Впрочем, Джейран Гулиева вспоминает, что если в школе возникали какие-то конфликты с педагогами, то Алиовсат муаллим всегда занимал сторону педагогов. Учитель - всегда прав, даже если он не прав. Думается, эта черта осталась у него со времен педагогической деятельности. Кроме того, как человек ученый, знающий цену знаниям, он сам с уважением относился к людям, дающим эти знания, и приучал и детей уважать их. Знания были для Алиовсата Гулиева превыше всего.
***
В душе каждого отца живет желание, чтобы сын стал продолжателем его дела, но когда однажды Талатум "забастовал" и объявил, что больше учиться не хочет, а пойдет работать, Алиовсат Гулиев скрепя сердце согласился с этим решением.

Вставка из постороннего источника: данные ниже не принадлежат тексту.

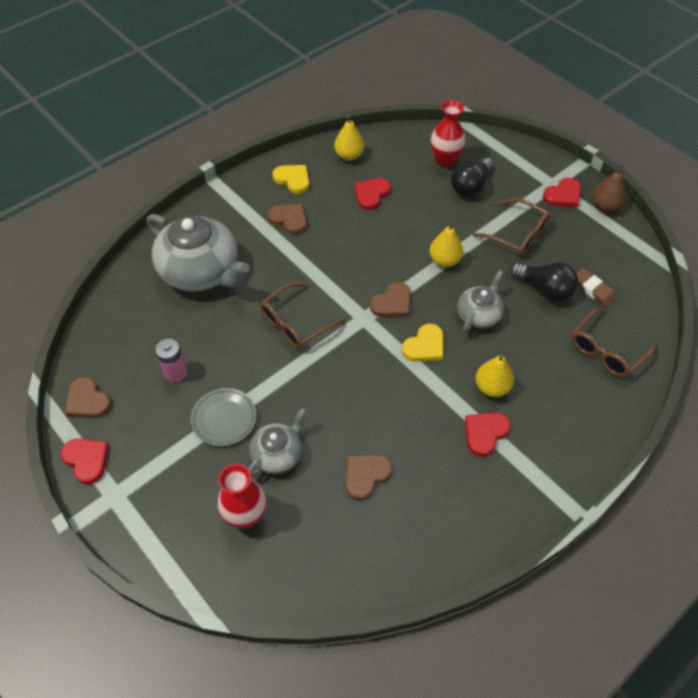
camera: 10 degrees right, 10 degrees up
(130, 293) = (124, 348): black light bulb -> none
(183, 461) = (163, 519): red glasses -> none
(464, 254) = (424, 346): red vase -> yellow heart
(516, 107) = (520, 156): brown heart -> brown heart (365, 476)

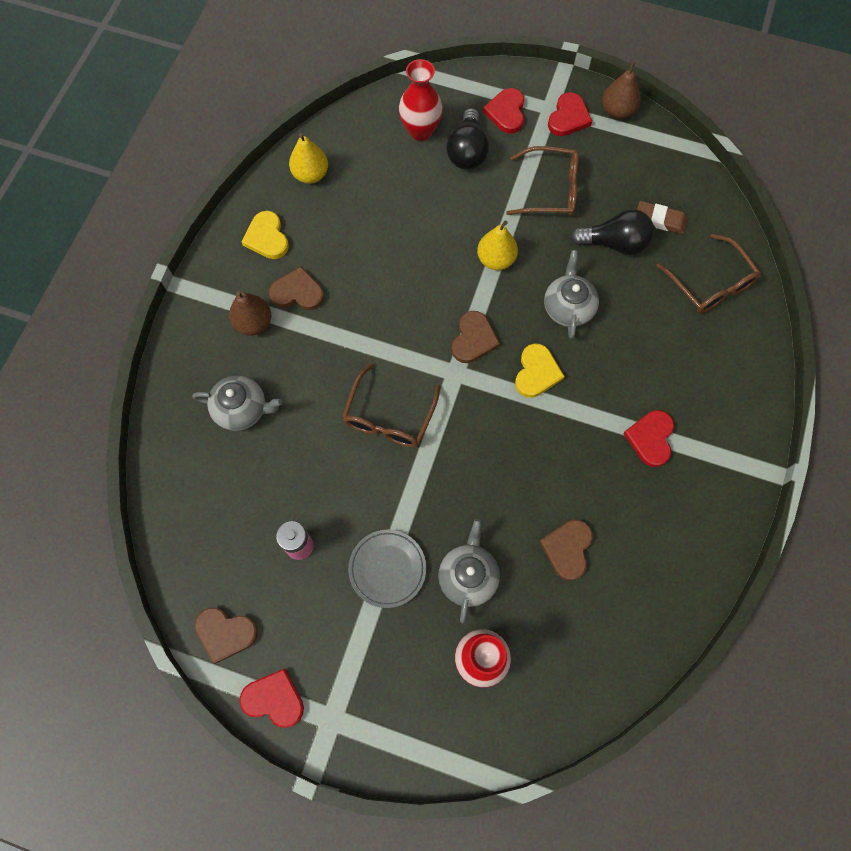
camera: 30 degrees left, 15 degrees up
(201, 271) = (242, 409): grey teapot -> grey teapot, size x0.53
(247, 225) = (253, 323): none -> brown pear
(293, 179) = (267, 237): yellow heart -> yellow heart turned 120 degrees counterclockwise
(371, 194) = (368, 214): red heart -> red heart (506, 112)
(492, 387) = (628, 384): yellow pear -> none
(607, 350) = (710, 284): brown glasses -> brown glasses turned 45 degrees counterclockwise

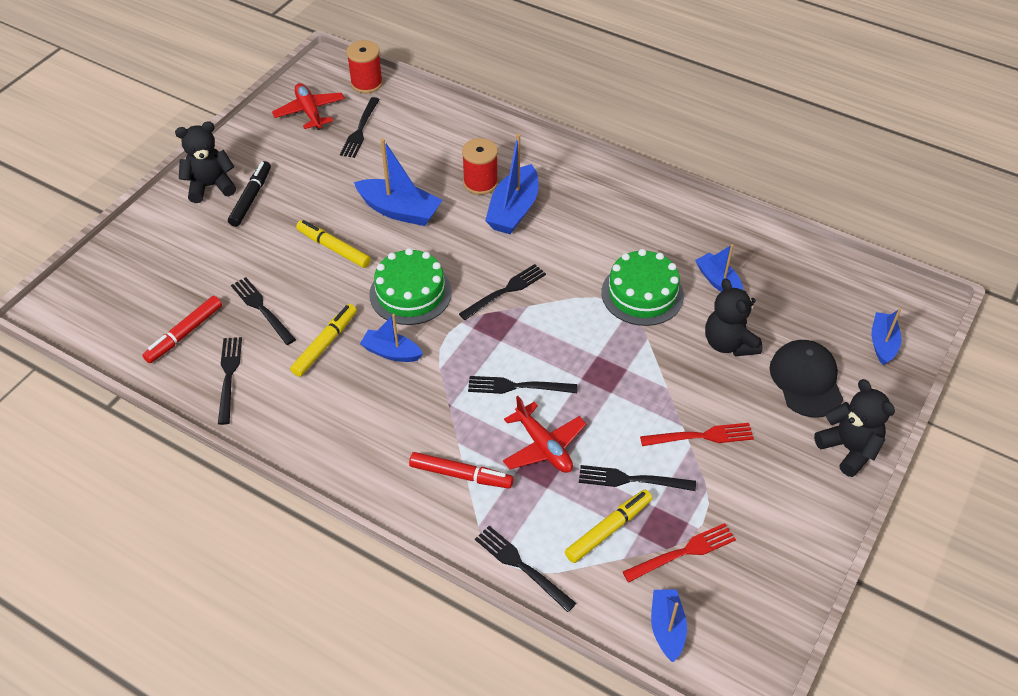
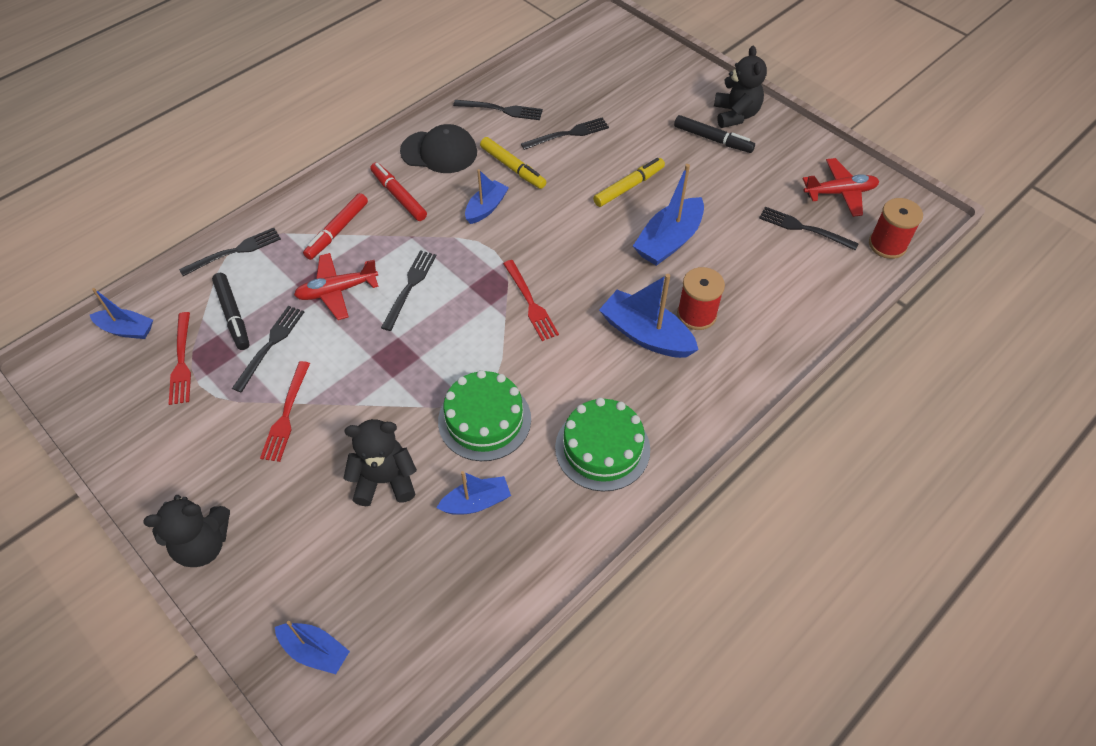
camera: 105 degrees right, 5 degrees up
(184, 334) = (556, 89): red marker -> red marker (399, 196)
(410, 293) = (553, 231): green cake -> green cake (602, 448)
(506, 290) = (531, 303): black fork -> red fork
(608, 529) = (233, 315): yellow marker -> black marker
(806, 380) = (304, 539): black cap -> black cap (439, 152)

Это было в период работы Алиовсат муаллима над книгой об Иване Вацеке, когда ему приходилось много ездить. В отсутствие отца, дети, оставшиеся на попечении матери, несколько вышли из-под ее контроля.
"Я в то время окончил восьмой класс, - рассказывает Талатум. - Отец меня вызвал часа в два ночи к себе, усадил, и мы с ним долго говорили.
- Сынок, - сказал он, - не каждому дано стать ученым. Но в нашей стране любая профессия почетна. У нас есть известные сталевары, хлопкоробы. Если ты сам чувствуешь, что у тебя возникают сложности с учебой, в этом ничего зазорного нет. Дай, я немного подумаю, и на днях мы решим этот вопрос.
Прошло какое-то время, и отец сказал мне:
- Я поговорил с директором завода имени лейтенанта Шмидта, он ждет нас.
Мы с отцом поехали на завод. Директор завода взглянул на мои руки и сказал папе:
- Вы делаете что-то не то.
Они поговорили, и через какое-то время мне уже был выписан пропуск. Предполагалось, что я буду работать на этом заводе и учиться в вечерней школе.
Но грохот станков на заводе, который я услышал, пока мы шли к директору, меня изрядно отрезвил. Я понял, что это совсем не мое, и сказал отцу, что хочу вернуться в школу.
Все вернулось на круги своя, а через некоторое время отцу сообщили, что у меня в школе все нормально и особых проблем, вызванных моим временным отсутствием, нет.